11. The method of claim 1, further comprising expressing the foundational genes of the hybridized genome in the growing cell mass.

12. The method of claim 1, wherein the at least one absent gene is overexpressed using a promoter.

13. The method of claim 1, wherein the extinct genome is comprised of at least a portion of two or more extinct species.

14. A method of synthesizing extinct muscle derived tissue, comprising:

identifying at least one gene present in the extinct genome that exhibits distinct expression from a sister gene in the foundational genome;

substituting the sister gene of the foundational genome with the at least one extinct genome-specific gene to generate a hybridized genome;

expressing the at least one extinct genome-specific gene of the hybridized genome in a growing cell mass; and

preparing the grown cell mass for consumption.

15. The method of claim 14, wherein the extinct species is a mammoth and the non-extinct ancestor is an elephant.

16. The method of claim 14, wherein the extinct species is a dinosaur and the non-extinct ancestor is a chicken.

17. The method of claim 14, wherein the sister gene comprises only genes that support muscle tissue growth.

18. The method of claim 16, wherein the sister gene comprises collagen genes.

19. The method of claim 15, wherein the sister gene comprises myosin genes.

20. The method of claim 14, wherein the sister gene comprises actin, creatine kinase, tropomyosin, fibronectin, myoglobin, or keratin.

21. The method of claim 14, wherein the grown cell mass comprises cells of the non-extinct ancestor transfected with the hybridized genome.

22. The method of claim 14, wherein the grown cell mass comprises cells derived from chicken transfected with the hybridized genome.

23. The method of claim 22, wherein the hybridized genome is codon optimized for expression by cultured chicken cells.

24. The method of claim 14, further comprising expressing the foundational genes of the hybridized genome in the growing cell mass.

25. The method of claim 14, wherein the at least one absent gene is overexpressed using a promoter.

26. The method of claim 14, wherein the extinct genome is comprised of at least a portion of two or more extinct species.
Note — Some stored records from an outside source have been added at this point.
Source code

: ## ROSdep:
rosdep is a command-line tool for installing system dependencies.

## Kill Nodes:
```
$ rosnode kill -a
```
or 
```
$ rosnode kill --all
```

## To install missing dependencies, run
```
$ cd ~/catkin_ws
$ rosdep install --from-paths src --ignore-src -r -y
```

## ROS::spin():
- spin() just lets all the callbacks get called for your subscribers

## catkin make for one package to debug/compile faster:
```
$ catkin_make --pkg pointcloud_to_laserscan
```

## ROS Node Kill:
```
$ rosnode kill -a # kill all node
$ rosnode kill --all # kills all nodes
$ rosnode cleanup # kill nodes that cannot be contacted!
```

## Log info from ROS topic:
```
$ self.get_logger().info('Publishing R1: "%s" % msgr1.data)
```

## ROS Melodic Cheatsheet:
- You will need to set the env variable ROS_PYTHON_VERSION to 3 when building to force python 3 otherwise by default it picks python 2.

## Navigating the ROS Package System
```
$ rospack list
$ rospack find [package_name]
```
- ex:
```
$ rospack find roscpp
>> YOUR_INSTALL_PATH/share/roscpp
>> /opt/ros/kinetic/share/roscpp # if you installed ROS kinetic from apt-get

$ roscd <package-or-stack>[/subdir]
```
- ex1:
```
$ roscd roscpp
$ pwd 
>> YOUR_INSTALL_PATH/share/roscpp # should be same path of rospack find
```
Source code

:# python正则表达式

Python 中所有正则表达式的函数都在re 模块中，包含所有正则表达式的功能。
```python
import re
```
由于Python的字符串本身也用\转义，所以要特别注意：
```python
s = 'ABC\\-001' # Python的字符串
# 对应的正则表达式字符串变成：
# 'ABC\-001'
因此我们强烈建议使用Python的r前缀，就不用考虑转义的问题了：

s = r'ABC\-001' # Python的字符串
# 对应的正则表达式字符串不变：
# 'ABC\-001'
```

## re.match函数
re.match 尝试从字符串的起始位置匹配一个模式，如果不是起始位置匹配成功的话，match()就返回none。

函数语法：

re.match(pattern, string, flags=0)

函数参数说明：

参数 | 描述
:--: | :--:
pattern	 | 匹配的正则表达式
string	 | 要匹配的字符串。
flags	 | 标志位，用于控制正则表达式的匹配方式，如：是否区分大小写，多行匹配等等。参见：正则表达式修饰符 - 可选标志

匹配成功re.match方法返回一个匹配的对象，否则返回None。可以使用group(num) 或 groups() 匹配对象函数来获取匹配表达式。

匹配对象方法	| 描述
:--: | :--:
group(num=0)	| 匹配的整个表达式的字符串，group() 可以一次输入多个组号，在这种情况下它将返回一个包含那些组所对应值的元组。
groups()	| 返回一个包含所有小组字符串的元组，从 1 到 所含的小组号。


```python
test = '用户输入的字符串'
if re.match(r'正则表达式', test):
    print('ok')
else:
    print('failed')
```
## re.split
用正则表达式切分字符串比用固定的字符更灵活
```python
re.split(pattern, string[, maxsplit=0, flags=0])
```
27. A cell-based food product for consumption, comprising extinct muscle derived tissue, the extinct muscle derived tissue comprising at least one gene from an extinct species and at least one gene from a non-extinct ancestor to the extinct species; wherein the at least one gene from the extinct species is absent from the genome of the non-extinct ancestor.

28. A cell-based food product for consumption, comprising an extinct muscle derived tissue, the extinct muscle derived tissue comprising at least one gene from an extinct species and at least one gene from a non-extinct ancestor to the extinct species; wherein the at least one gene from the extinct species is substituted for a sister gene from the non-extinct ancestor.